If you bounce around and have fun it frees up a lot of things (even if it’s only your stroller breaking loose from its moorings…..)
Sometimes, as a baby, I know stuff I can’t put into words. But I still know it.
Whatever you do I will imitate, if only for a while.
There’s always something to smile or laugh about, just because it’s fun.
You’ll fall down and bump your head. Don’t focus on it. There’s plenty more interesting stuff to do.
Some things are hard, like learning to walk. But if you stick with it you’ll get it soon enough. Giving up isn’t an option.
Play with the toys you want to play with. Don’t play with what anyone thinks you ought to have if you don’t feel like it.
It’s good to have a quiet corner to call your own. Claim one.
Further Lessons: taught by a very young child
You don’t have to respond to someone just because they call your name and want you to do something.
You don’t have to smile on demand.
You don’t have to be what anyone wants or expects you to be.
You don’t have to perform.
Love the people you trust. Trust is a feeling, not a calculation. Ask for what you want.
The people who are paying attention will understand what you mean right away, long before you have to shed tears.
Be you. Everyone who is paying attention to life will love that you’re being you and will become more themselves as a result.

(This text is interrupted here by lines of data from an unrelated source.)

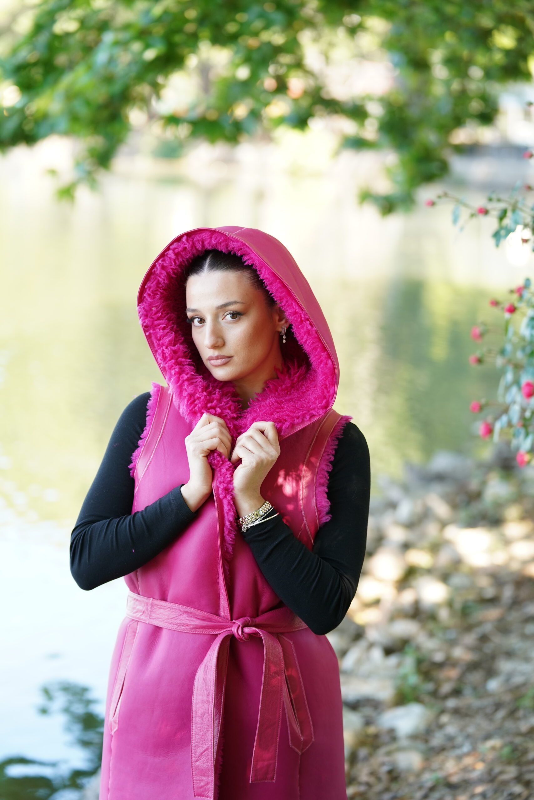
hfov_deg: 16.3
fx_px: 1869
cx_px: 267
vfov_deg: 24.2
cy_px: 400
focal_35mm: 84
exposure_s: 1/320
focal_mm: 84
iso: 400
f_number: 2.8
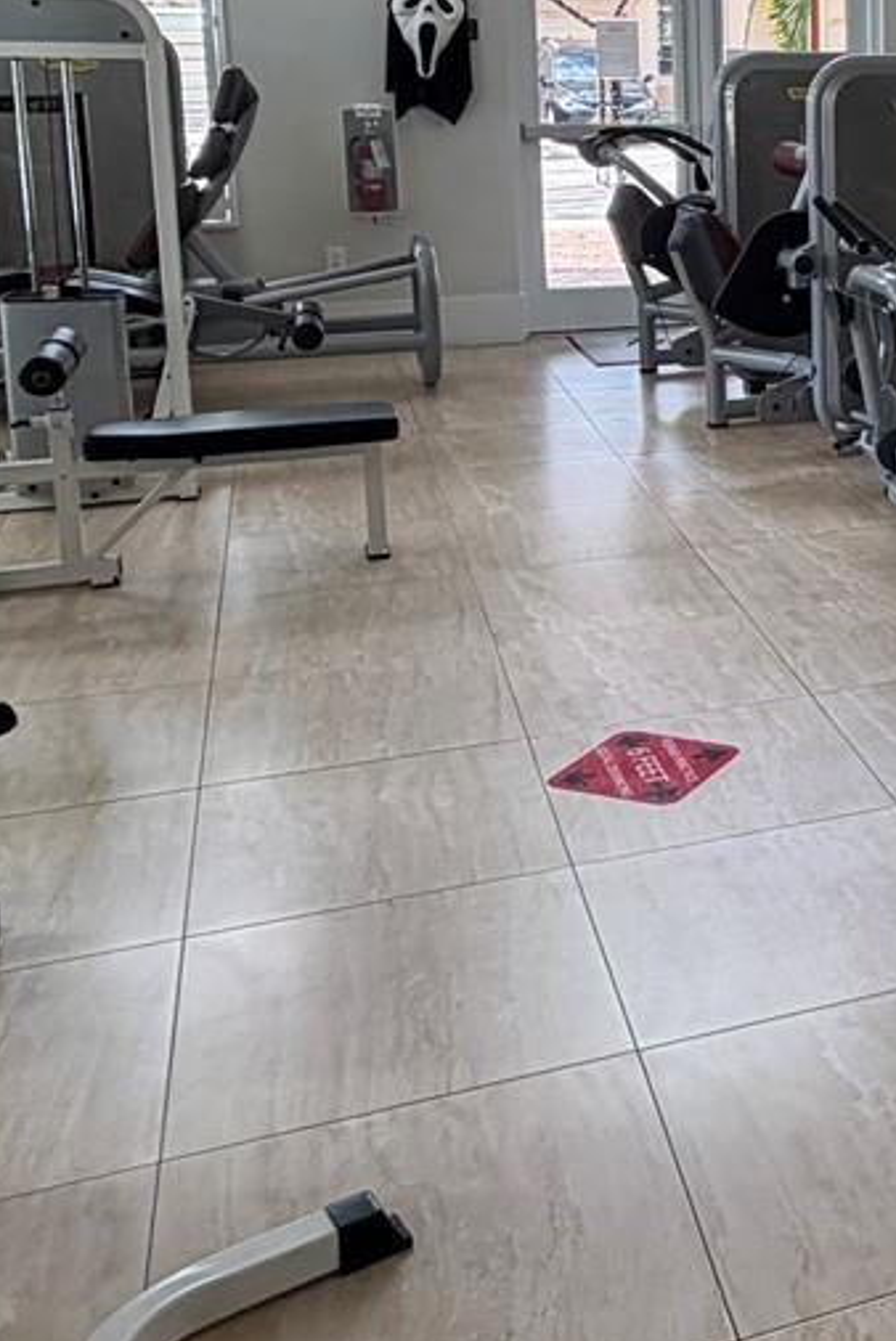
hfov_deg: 26.0
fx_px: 1715
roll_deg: -1.4
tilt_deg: -9.0
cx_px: 1092
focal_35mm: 46
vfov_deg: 41.5
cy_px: 337
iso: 80
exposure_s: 1/120
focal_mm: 2.22
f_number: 2.2
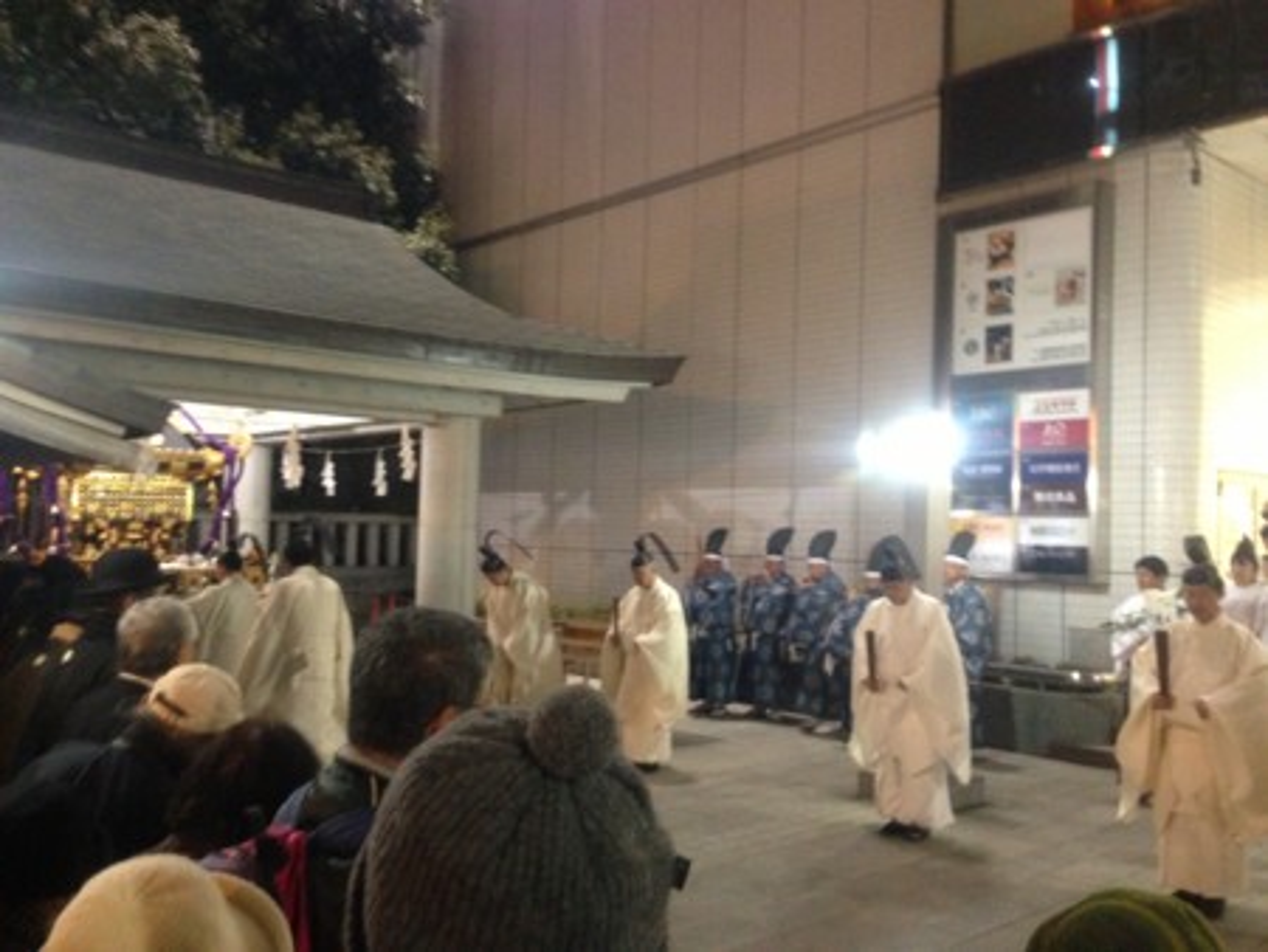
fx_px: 1209
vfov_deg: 43.0
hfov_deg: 55.3
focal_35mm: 33
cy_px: 476
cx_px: 634
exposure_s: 1/15
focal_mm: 4.13
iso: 400
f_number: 2.4
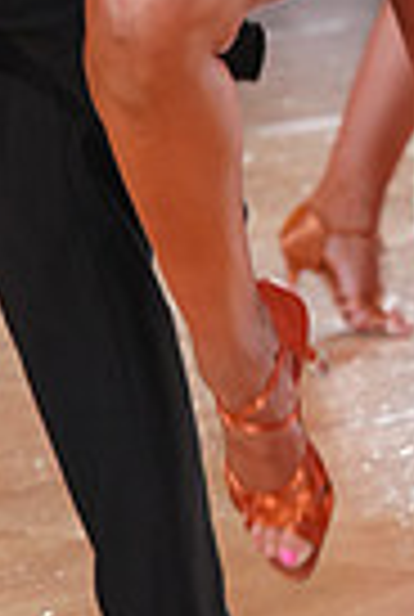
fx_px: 7174
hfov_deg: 3.3
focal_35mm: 418
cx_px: 254
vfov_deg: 4.9
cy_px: -261
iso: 1600
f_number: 4
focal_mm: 99
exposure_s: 1/400
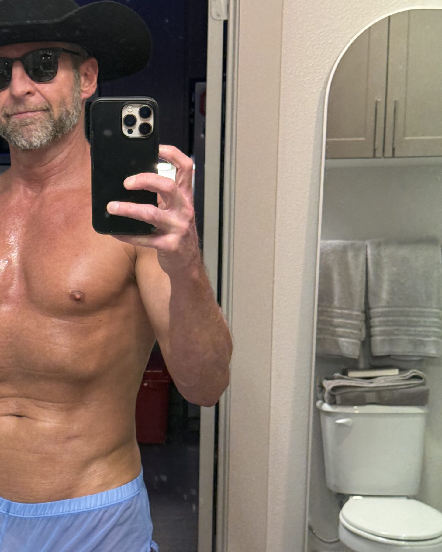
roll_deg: -2.0
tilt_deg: -12.3
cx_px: 159
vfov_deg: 28.6
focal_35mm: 66
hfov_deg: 23.1
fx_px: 1079
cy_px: 356
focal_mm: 6.76
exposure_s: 1/120
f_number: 1.78
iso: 320
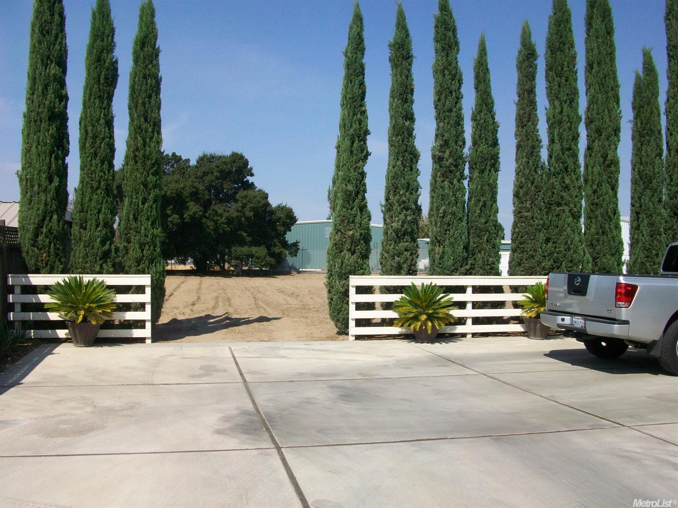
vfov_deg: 44.1
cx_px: 339
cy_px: 254
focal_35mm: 32
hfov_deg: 56.8
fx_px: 627
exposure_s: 1/400
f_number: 5.5
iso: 64
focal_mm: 5.7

Those who don’t get it won’t get it, ever.
Life asks us to play, and if that means the living room looks like a disaster zone after a few minutes that’s perfectly OK. It just goes to show that adults have stopped knowing how to play properly. It’s your job to teach them.
Sometimes the wrapping paper and cardboard box really are much more exciting than what’s inside.
Loud noises are scary. But anything that even comes half way close to being music is magic.
Wonder is everywhere.
Join in. It doesn’t matter if you can’t actually speak yet. You can still make encouraging sounds and be part of the conversation.
Tents are fun. Don’t let anyone tell you otherwise.